You will be optimising your site if you consider it an investment. If something isn’t necessary now, you can have it added along the way.

Am I thinking big enough?

Or are you not thinking big enough?

These questions will be crucial for organic SEO.

What’s better: one hundredth of 1% of a $100 billion market, or 25% of a $40 million market? Of course they’re the same in dollar terms, but for whatever reasons capturing that thin slice of a massive pie might be much harder and less profitable than owning a fatter slice of a small one.

Brett Nelson, Forbes

We can translate the above quote to search engine optimisation issues. Ranking for highly competitive terms will be hard, long and expensive. And there are no guarantees you’ll reach the first page of Google – not being on the first page is almost like not existing at all.

You won’t be able to figure it out yourself, but it’s a question you should answer together with your web agency.

Am I measuring the right things?

Last but not least, you have to measure success. If you’re asked about the results of your current website and answer “I don’t know”, there’s a good chance your new build or redesign will be a great success.

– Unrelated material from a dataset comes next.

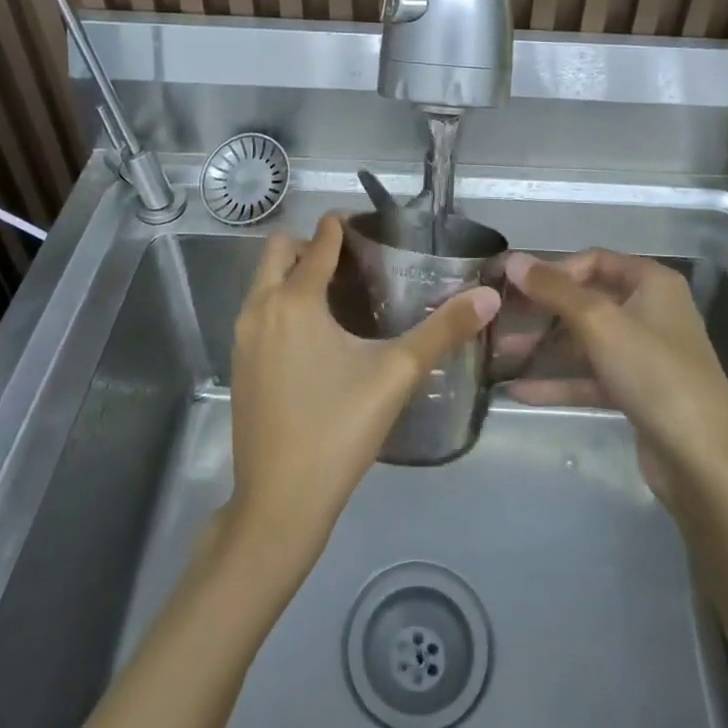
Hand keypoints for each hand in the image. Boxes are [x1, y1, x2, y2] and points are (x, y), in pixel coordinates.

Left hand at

A dashboard with website performance statistics.

If you don’t know but you know where to check, that’s better. However, it’s still important to measure the right things. Even if your website proves to be efficient, if you’re not measuring it, your return on investment will ultimately fall off and there won’t be an easy way to fix it.

Measuring success isn’t straightforward even for ecommerce stores. You definitely measure conversions, but do you know what the value of abandoned carts in 2018 or how many people scrolled too far on search result pages, meaning they couldn’t find what they were looking for?

Closing words

A website is an inherent part of modern business. It’s easy to obtain one, but without asking the right questions it becomes merely an expense.

We hope that by translating the everyday business questions to the online world we can help you make your next website project the success your business deserves.